# [Problem description]
Could you set down exactly the lines of the data below, starting at the one that holds "Hogstrom (DBCA) |" and ending at the one that holds "9. Aspire, Inc.", both included, and only those?

Transcribed page contents:

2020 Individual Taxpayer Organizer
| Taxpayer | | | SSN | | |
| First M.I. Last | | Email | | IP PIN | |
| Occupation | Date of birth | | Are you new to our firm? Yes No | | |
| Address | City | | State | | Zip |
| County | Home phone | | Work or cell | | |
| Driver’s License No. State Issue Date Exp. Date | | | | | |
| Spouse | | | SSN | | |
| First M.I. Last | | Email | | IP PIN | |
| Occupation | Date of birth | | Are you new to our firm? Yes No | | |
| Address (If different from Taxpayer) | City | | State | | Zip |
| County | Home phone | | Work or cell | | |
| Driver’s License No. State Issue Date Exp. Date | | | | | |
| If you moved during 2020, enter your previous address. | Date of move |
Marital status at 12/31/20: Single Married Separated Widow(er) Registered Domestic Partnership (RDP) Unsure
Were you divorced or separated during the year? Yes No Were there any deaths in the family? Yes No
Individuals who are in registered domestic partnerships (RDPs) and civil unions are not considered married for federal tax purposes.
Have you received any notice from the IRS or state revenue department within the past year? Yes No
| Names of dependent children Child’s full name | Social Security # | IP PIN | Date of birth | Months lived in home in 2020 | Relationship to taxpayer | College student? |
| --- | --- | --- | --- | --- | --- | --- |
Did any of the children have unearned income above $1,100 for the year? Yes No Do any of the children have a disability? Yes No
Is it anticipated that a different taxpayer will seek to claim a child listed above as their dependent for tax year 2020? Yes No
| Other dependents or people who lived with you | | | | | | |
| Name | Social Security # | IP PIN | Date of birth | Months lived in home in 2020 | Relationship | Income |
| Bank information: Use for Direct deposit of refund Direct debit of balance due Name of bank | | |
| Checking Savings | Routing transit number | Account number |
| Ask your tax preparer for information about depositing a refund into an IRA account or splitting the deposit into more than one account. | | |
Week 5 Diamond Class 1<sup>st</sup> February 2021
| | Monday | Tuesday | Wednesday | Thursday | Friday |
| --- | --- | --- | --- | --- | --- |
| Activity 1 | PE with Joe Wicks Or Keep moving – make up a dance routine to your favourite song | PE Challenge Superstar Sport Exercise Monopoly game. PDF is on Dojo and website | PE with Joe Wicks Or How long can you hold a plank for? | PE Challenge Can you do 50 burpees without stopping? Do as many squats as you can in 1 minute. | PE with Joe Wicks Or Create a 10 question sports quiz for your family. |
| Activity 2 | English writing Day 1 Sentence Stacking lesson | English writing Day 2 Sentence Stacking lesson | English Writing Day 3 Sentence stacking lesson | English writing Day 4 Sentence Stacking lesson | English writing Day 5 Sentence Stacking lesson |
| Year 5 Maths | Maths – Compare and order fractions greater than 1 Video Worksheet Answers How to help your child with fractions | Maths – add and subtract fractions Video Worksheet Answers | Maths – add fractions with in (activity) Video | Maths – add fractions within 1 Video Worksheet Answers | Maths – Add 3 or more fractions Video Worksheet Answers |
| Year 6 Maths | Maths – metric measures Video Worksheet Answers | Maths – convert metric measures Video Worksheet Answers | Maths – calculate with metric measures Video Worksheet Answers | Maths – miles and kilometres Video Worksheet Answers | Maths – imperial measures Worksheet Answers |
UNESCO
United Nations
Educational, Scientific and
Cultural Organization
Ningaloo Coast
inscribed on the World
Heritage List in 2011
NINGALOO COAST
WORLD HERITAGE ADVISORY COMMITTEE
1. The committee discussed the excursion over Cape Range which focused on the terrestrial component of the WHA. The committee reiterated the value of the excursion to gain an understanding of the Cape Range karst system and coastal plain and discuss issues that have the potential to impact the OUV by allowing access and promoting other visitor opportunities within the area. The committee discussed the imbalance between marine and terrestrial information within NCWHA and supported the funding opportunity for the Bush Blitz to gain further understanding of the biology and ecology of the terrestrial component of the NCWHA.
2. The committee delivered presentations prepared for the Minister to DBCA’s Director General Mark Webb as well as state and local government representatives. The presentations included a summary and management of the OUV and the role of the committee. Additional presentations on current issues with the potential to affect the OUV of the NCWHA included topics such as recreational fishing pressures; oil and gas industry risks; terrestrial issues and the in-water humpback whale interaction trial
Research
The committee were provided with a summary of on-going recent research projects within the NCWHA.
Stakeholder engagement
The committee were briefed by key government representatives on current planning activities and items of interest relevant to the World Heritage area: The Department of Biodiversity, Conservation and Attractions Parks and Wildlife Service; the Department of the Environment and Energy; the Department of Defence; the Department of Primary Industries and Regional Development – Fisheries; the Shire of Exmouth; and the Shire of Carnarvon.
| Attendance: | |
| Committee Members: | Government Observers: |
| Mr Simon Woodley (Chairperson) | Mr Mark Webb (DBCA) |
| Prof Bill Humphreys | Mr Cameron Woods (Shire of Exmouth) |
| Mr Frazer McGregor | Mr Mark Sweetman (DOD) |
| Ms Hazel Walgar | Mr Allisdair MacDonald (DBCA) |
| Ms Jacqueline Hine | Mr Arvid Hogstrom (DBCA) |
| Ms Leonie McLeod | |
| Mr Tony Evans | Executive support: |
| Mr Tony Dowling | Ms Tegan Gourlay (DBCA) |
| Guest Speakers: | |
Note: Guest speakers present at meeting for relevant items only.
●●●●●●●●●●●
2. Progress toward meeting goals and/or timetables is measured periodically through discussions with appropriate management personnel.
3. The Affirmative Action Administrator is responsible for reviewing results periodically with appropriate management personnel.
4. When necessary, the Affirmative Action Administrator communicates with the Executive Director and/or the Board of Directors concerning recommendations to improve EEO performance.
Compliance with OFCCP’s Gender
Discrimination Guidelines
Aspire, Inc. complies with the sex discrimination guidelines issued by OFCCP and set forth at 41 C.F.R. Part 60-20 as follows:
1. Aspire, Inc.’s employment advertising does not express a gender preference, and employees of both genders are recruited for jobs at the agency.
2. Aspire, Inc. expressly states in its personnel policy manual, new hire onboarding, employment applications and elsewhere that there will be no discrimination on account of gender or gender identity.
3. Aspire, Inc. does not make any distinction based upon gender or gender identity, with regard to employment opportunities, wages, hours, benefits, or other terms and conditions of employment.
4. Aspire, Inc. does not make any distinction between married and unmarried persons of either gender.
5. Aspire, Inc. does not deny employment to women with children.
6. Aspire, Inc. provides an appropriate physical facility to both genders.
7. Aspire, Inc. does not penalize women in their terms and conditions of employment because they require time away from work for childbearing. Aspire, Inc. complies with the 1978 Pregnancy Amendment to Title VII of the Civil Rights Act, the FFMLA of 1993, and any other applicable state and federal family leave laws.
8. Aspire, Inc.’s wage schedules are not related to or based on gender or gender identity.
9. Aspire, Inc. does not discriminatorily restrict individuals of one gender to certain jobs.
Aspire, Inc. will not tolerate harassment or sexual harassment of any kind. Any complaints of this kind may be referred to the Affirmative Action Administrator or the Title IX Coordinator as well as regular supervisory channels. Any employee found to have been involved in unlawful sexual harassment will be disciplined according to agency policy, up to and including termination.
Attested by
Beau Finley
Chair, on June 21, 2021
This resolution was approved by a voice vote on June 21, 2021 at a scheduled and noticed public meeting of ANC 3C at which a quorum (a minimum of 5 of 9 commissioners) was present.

# [Answer box]
| Ms Jacqueline Hine | Mr Arvid Hogstrom (DBCA) |
| Ms Leonie McLeod | |
| Mr Tony Evans | Executive support: |
| Mr Tony Dowling | Ms Tegan Gourlay (DBCA) |
| Guest Speakers: | |
Note: Guest speakers present at meeting for relevant items only.
●●●●●●●●●●●
2. Progress toward meeting goals and/or timetables is measured periodically through discussions with appropriate management personnel.
3. The Affirmative Action Administrator is responsible for reviewing results periodically with appropriate management personnel.
4. When necessary, the Affirmative Action Administrator communicates with the Executive Director and/or the Board of Directors concerning recommendations to improve EEO performance.
Compliance with OFCCP’s Gender
Discrimination Guidelines
Aspire, Inc. complies with the sex discrimination guidelines issued by OFCCP and set forth at 41 C.F.R. Part 60-20 as follows:
1. Aspire, Inc.’s employment advertising does not express a gender preference, and employees of both genders are recruited for jobs at the agency.
2. Aspire, Inc. expressly states in its personnel policy manual, new hire onboarding, employment applications and elsewhere that there will be no discrimination on account of gender or gender identity.
3. Aspire, Inc. does not make any distinction based upon gender or gender identity, with regard to employment opportunities, wages, hours, benefits, or other terms and conditions of employment.
4. Aspire, Inc. does not make any distinction between married and unmarried persons of either gender.
5. Aspire, Inc. does not deny employment to women with children.
6. Aspire, Inc. provides an appropriate physical facility to both genders.
7. Aspire, Inc. does not penalize women in their terms and conditions of employment because they require time away from work for childbearing. Aspire, Inc. complies with the 1978 Pregnancy Amendment to Title VII of the Civil Rights Act, the FFMLA of 1993, and any other applicable state and federal family leave laws.
8. Aspire, Inc.’s wage schedules are not related to or based on gender or gender identity.
9. Aspire, Inc. does not discriminatorily restrict individuals of one gender to certain jobs.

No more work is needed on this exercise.